What went wrong and how it was fixed
Link River Dam was built in 1921 to raise the level of Upper Klamath Lake and direct water into Klamath Project diversion canals. Copco, the predecessor of PacifiCorp, installed generators at the dam and operated it on cue from BuRec.

In 1926, the state of Oregon designed fish ladders to restore upstream passage at Link River Dam. Mark Buettner, a U.S. Fish and Wildlife Service biologist, said trout specifications, with two-foot jump pools, were used. The ladder was on the Link River’s left bank, across the stream from the dam’s most frequent discharge point.

That meant the ladder attracted few fish, and more important it was too steep for the sucker fish sacred to the upstream American Indians.

“They don’t jump,” said Buettner of sucker fish.

USFWS wrote orders to BuRec to install screens keeping fish out of the irrigation canals, and to replace the Link River fish ladders. Both of those orders were ignored for one reason or another until the spotlight turned on the Klamath Project in 2001. The new fish screens came first, the fish passageway second.

To make this one work, Buettner said a 3 percent grade is used and instead of jump pools, the long passageway has a group of baffles that let sucker fish rest before battling the current. Already, said Buettner, two suckers tagged a couple of years ago below the dam have migrated into Upper Klamath Lake. He expects the migration to upper watershed spawning grounds will pick up speed as fish discover the new facility.

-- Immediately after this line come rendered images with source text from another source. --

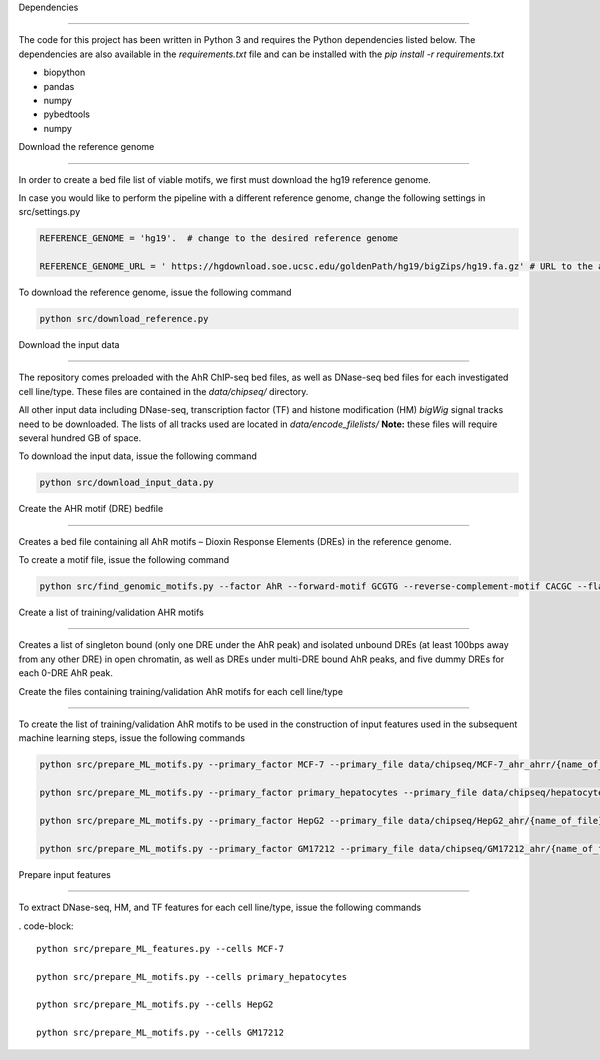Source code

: Dependencies 

---------------------------------------------------------------- 

The code for this project has been written in Python 3 and requires the Python dependencies listed below. The dependencies are also available in the *requirements.txt* file and can be installed with the *pip install -r requirements.txt* 

 

* biopython 

* pandas 

* numpy

* pybedtools

* numpy 

 

 

Download the reference genome 

---------------------------------------------------------------- 

 

In order to create a bed file list of viable motifs, we first must download the hg19 reference genome. 

 

In case you would like to perform the pipeline with a different reference genome, change the following settings in src/settings.py 

.. code-block:: python 

    REFERENCE_GENOME = 'hg19'.  # change to the desired reference genome 

    REFERENCE_GENOME_URL = ' https://hgdownload.soe.ucsc.edu/goldenPath/hg19/bigZips/hg19.fa.gz' # URL to the appropriate "*.fa.gz" file 

 

To download the reference genome, issue the following command 

.. code-block:: 

    python src/download_reference.py 

 

 

Download the input data 

---------------------------------------------------------------- 

 

The repository comes preloaded with the AhR ChIP-seq bed files, as well as DNase-seq bed files for each investigated cell line/type. These files are contained in the *data/chipseq/* directory. 

All other input data including DNase-seq, transcription factor (TF) and histone modification (HM) *bigWig* signal tracks need to be downloaded.  The lists of all tracks used are located in *data/encode_filelists/* **Note:** these files will require several hundred GB of space. 

 

To download the input data, issue the following command 

 

.. code-block:: 

    python src/download_input_data.py 

 


Create the AHR motif (DRE) bedfile 

---------------------------------------------------------------- 

Creates a bed file containing all AhR motifs – Dioxin Response Elements (DREs) in the reference genome. 

 

To create a motif file, issue the following command 

 

.. code-block:: 

        python src/find_genomic_motifs.py --factor AhR --forward-motif GCGTG --reverse-complement-motif CACGC --flank_width 7 

 

 

Create a list of training/validation AHR motifs  

---------------------------------------------------------------- 

Creates a list of singleton bound (only one DRE under the AhR peak) and isolated unbound DREs (at least 100bps away from any other DRE) in open chromatin, as well as DREs under multi-DRE bound AhR peaks, and five dummy DREs for each 0-DRE AhR peak. 

 

 

Create the files containing training/validation AhR motifs for each cell line/type 

------------------------------------------------------------------------------- 

To create the list of training/validation AhR motifs to be used in the construction of input features used in the subsequent machine learning steps, issue the following commands 

 

.. code-block:: 

    python src/prepare_ML_motifs.py --primary_factor MCF-7 --primary_file data/chipseq/MCF-7_ahr_ahrr/{name_of_file} 

    python src/prepare_ML_motifs.py --primary_factor primary_hepatocytes --primary_file data/chipseq/hepatocytes_ahr/{name_of_file} 

    python src/prepare_ML_motifs.py --primary_factor HepG2 --primary_file data/chipseq/HepG2_ahr/{name_of_file} 

    python src/prepare_ML_motifs.py --primary_factor GM17212 --primary_file data/chipseq/GM17212_ahr/{name_of_file} 

 

 

Prepare input features 

------------------------------ 

To extract DNase-seq, HM, and TF features for each cell line/type, issue the following commands 

 

. code-block:: 

    python src/prepare_ML_features.py --cells MCF-7 

    python src/prepare_ML_motifs.py --cells primary_hepatocytes 

    python src/prepare_ML_motifs.py --cells HepG2 

    python src/prepare_ML_motifs.py --cells GM17212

Klamath Project celebrates 100 years with promise

Tam Moore
Oregon Staff Writer

KLAMATH FALLS, Ore. – Celebration of the centennial of the Klamath Reclamation Project began Oct. 11 with homage to cooperation that fixed an 84-year-old fish passage problem. There was also a reminder from three American Indian tribes that if the United States had honored terms of an 1864 treaty, the fish wouldn’t be in trouble.

“This is a recognition that the federal government is finally beginning to live up to its trust responsibility to the Klamath tribes,” said Allen Foreman, chairman of the tribal council that includes Klamath, Modoc and the Yahooskin band of Paiute Indians.

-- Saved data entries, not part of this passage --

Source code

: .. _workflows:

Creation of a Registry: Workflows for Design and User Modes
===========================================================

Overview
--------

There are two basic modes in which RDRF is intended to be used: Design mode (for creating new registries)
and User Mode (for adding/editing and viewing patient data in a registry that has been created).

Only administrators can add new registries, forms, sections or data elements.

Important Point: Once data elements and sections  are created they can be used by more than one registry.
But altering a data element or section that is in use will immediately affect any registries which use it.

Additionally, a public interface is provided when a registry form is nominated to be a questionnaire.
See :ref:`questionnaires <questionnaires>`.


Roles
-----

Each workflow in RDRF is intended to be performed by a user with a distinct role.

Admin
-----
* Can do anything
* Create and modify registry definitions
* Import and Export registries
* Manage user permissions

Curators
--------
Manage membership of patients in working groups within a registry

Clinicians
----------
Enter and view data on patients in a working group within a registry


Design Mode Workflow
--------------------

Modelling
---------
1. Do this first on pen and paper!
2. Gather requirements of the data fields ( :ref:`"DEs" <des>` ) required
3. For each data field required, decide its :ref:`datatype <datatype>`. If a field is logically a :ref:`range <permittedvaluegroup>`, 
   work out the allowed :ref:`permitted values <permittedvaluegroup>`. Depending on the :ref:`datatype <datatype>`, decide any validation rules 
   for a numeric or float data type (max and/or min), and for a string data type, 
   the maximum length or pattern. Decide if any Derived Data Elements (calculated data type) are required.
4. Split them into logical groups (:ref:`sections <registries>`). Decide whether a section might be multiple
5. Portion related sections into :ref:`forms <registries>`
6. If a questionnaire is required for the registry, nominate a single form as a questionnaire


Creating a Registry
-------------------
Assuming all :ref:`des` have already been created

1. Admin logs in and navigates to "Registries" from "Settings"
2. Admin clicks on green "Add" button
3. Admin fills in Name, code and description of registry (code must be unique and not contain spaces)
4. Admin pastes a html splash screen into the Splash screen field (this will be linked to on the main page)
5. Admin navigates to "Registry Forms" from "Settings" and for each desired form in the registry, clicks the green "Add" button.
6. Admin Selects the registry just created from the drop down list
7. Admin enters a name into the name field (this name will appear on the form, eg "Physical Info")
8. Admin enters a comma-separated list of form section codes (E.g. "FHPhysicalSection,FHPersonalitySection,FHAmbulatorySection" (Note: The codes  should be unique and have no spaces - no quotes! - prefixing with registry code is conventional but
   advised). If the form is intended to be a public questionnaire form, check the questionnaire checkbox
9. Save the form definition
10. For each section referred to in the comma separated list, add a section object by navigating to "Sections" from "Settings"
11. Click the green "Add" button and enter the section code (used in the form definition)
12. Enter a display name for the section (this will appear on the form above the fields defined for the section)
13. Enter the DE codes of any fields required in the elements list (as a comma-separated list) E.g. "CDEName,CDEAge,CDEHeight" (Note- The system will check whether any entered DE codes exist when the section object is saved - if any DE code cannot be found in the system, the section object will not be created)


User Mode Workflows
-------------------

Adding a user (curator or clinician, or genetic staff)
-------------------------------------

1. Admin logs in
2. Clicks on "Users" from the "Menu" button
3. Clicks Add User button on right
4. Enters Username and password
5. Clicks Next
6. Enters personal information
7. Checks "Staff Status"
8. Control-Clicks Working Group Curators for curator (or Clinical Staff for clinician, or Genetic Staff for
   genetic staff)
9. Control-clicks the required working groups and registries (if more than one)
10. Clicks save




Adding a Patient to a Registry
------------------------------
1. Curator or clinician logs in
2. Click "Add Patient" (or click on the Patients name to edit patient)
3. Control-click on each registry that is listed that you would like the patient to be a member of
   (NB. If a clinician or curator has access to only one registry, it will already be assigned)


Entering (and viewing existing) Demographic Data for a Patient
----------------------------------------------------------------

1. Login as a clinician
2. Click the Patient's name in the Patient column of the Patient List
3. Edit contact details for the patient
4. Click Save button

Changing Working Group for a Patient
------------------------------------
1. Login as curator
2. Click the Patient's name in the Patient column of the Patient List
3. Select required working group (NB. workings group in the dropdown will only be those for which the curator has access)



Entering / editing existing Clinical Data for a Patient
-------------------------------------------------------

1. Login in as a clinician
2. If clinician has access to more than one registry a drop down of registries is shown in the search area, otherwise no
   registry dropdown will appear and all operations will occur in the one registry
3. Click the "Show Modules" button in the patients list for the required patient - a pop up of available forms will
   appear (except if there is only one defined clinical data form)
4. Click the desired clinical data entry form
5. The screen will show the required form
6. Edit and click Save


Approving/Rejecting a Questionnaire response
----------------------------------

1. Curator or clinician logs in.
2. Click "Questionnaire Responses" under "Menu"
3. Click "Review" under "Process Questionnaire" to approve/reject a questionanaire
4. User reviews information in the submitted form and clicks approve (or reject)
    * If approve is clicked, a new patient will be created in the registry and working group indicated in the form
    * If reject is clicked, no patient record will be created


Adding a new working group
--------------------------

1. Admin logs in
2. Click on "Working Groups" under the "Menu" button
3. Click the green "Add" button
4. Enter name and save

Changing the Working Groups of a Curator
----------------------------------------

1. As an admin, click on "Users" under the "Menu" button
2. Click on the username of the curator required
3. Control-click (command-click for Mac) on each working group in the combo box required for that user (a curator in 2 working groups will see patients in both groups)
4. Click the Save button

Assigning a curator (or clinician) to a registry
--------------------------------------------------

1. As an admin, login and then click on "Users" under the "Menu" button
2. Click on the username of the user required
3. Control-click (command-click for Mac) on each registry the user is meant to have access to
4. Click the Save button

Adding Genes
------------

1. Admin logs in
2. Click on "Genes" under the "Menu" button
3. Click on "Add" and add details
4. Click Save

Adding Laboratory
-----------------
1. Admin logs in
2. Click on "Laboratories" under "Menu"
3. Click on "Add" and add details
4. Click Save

U.S. Reclamation Commissioner John Keys joined Foreman on the podium next to the Link River Dam. The first thing he said was “We know these fish are sacred to your tribe.”

BuRec came late to the issue of fish passage for the Lost River and shortnosed sucker fish, native to several of the Klamath Lakes and once a significant fishery for the tribes. In the 1864 treaty they were promised “hunting, fishing and gathering” rights as they existed in pre-treaty times.

This month in 1905, less than one mile from where Keys and Foreman spoke, BuRec’s predecessor agency turned the first shovelful of dirt for what is now known as the “A Canal” of a project that brings water to about 200,000 acres of cropland on both sides of the California-Oregon border.

The sucker fish went on the Endangered Species List in 1988. In 2001, a drought year, the national spotlight shifted briefly to the Klamath Project when, under orders from U.S. Fish and Wildlife Service and what is now NOAA Fisheries, BuRec refused to honor its irrigation delivery contract to about 1,400 farmers; the government found the scarce water needed as habitat for the sucker fish and endangered coho salmon downstream in the main Klamath River.

For all the recent problems, said Merrill farmer Steve Kandra, president of the Klamath Water Users Association, the project has benefited the community.

“We need to acknowledge what a good thing this project is; the Bureau of Reclamation has been good to this community for all these years.”

Kandra, like Foreman, also celebrated the partnership between tribes, farmers, government agencies and others that resolved the fish ladder problem.